# Activity
Copy out every line of the entries below without changing anything.
[Record extracts Boundary: Start]
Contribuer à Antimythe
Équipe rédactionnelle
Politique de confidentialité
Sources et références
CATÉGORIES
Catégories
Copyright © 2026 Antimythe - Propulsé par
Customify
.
[Record extracts Boundary: End]
# Solution for this problem
Contribuer à Antimythe
Équipe rédactionnelle
Politique de confidentialité
Sources et références
CATÉGORIES
Catégories
Copyright © 2026 Antimythe - Propulsé par
Customify
.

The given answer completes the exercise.